Sabina Talib, NEMCON Collaborative Network Project Officer said, “Raising the aspirations of a young person is a difficult and challenging task. We need to use a variety of approaches and Future First provides a unique opportunity to use relatable role models who attended the same school.

“When looking at successful individuals, young people may concentrate on their difference as their reasons for success, maybe they went to a better school or live in a better area. But if they are from the same school and same area, then a young person is more likely to see their own potential and what they are also able to achieve.”

Gary Wallis, leading the Raising Aspirations programme for Tibshelf Community School, one of the participating schools,  said, “We were extremely keen to get involved with Future First’s scheme. A network of past pupils with all their valuable experience will be vital in helping us to broaden current pupils’ jobs horizons and equip them for the world of work.”

Future First research shows :

Ex-state school students are ten times more likely to view themselves as unsuccessful compare with their privately educated peers. [1]

70 per cent of 16 to 19-year-olds think it will be hard to get a job when they leave school or college. [2]

Nearly 39 per cent of 16 to 19-year-olds don’t know anyone in a job they would like to do. 3

More than 10 million British adults are willing to support current students at their former state school or college. 4


Alumni from the following North East Midlands higher education institutions which are affiliated to NEMCON should sign up to Future First by clicking the ‘Former students’ link on the website www.futurefirst.org.uk

Bishop Grosseteste University

Buxton and Leek College

Central College Nottingham

Chesterfield College

Derby College

University of Derby

Loughborough College

New College Nottingham

University of Nottingham

Nottingham Trent University

Stephenson College

Vision West Nottinghamshire College


For further information,visit www.futurefirst.org.uk or contact:

Mwila Mulenshi, Senior Programme Officer. 0207 239 8933  mwila@futurefirst.org.uk

Sue Crabtree. Press Officer. 0207 239 8933   sue@futurefirst.org.uk

For out of office hours queries contact :

Alex Shapland-Howes.
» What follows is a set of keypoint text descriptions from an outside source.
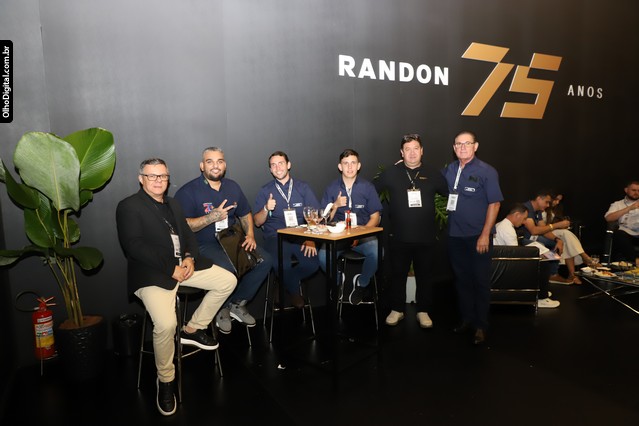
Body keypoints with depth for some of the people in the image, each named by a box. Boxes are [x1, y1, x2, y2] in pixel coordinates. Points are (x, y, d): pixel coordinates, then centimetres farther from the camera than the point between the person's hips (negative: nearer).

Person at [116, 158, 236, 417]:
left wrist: (189, 258, -6)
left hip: (183, 264, 8)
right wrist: (171, 269, -19)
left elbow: (188, 235, 17)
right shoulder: (129, 206, -3)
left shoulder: (173, 204, 20)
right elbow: (134, 246, -15)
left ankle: (192, 329, 12)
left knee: (228, 281, -1)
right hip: (153, 272, -7)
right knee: (166, 324, -28)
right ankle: (165, 380, -1)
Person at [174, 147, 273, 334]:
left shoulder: (232, 186, 13)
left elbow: (245, 214, 20)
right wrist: (212, 217, -22)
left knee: (265, 260, -14)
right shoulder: (188, 191, -7)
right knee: (227, 269, -34)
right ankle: (221, 310, -2)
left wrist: (250, 235, 2)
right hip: (203, 246, -6)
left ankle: (237, 304, 4)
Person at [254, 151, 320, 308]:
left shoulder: (303, 187, 11)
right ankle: (293, 291, 5)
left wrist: (311, 239, -13)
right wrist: (266, 209, -15)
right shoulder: (265, 191, 9)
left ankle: (286, 282, 7)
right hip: (275, 237, -1)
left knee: (313, 263, -26)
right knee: (283, 265, -31)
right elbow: (257, 222, 6)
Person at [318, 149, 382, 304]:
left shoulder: (367, 187, 5)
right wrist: (335, 206, -13)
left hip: (364, 234, 0)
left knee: (376, 253, -32)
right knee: (323, 257, -29)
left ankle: (362, 283, 0)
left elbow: (375, 218, 3)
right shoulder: (332, 188, 7)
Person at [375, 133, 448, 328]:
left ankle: (423, 311, 25)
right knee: (398, 274, 9)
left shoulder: (432, 173, 3)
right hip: (399, 236, 0)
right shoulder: (391, 173, 0)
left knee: (424, 274, 10)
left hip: (425, 236, 1)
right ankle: (397, 310, 24)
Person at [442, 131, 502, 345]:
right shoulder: (448, 170, 7)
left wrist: (485, 234, -14)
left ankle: (481, 326, 17)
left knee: (480, 281, 5)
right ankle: (466, 318, 28)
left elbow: (494, 203, -9)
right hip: (455, 236, 4)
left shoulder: (487, 171, -7)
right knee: (461, 279, 13)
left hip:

Managing Director, Future First. 07432 714226 alex@futurefirst.org.uk


About Future First.

Future First is a leading national education charity with the vision that every state school and college should be supported by a thriving engaged community of former students who help schools do more for current students.

Future First works in 400 state schools and colleges across Britain enabling state schools to harness the talents of alumni to inspire and support current students as career and education role models, work experience providers, mentors and e-mentors, governors, donors and fundraisers and as volunteers more widely.

The 150,000 former students  registered with Future First to stay connected with their former state school or college include leading employers, celebrities and everyday heroes in a range of careers from the professions of law and medicine to vocations like plumbing and photography and recent school leavers now in further education.

Every day, Future First alumni are acting as relatable role models to students in their old schools with inspirational and achievable stories.



The North East Midlands Collaborative Outreach Network is a collaborative network funded through the HEFCE National Networks for Collaborative Outreach initiative.

The aim of the network is to develop and deliver a co-ordinated approach to working with schools and colleges to support and promote access to higher education. The network will support teachers and advisors to prepare their learners for higher education and help their learners make informed decisions in regard to their futures.






[1] 3 vs 33% thought that people who went to their school would be ‘very successful’ YouGov Survey Results for Future First, 2013, Sample Size: 2040 UK Adults.

[2]  YouGov Survey Results for Future First, 2011, Sample Size: 510 16-19 year olds

3 YouGov Survey Results for Future First, 2011, Sample Size: 510 16-19 year olds.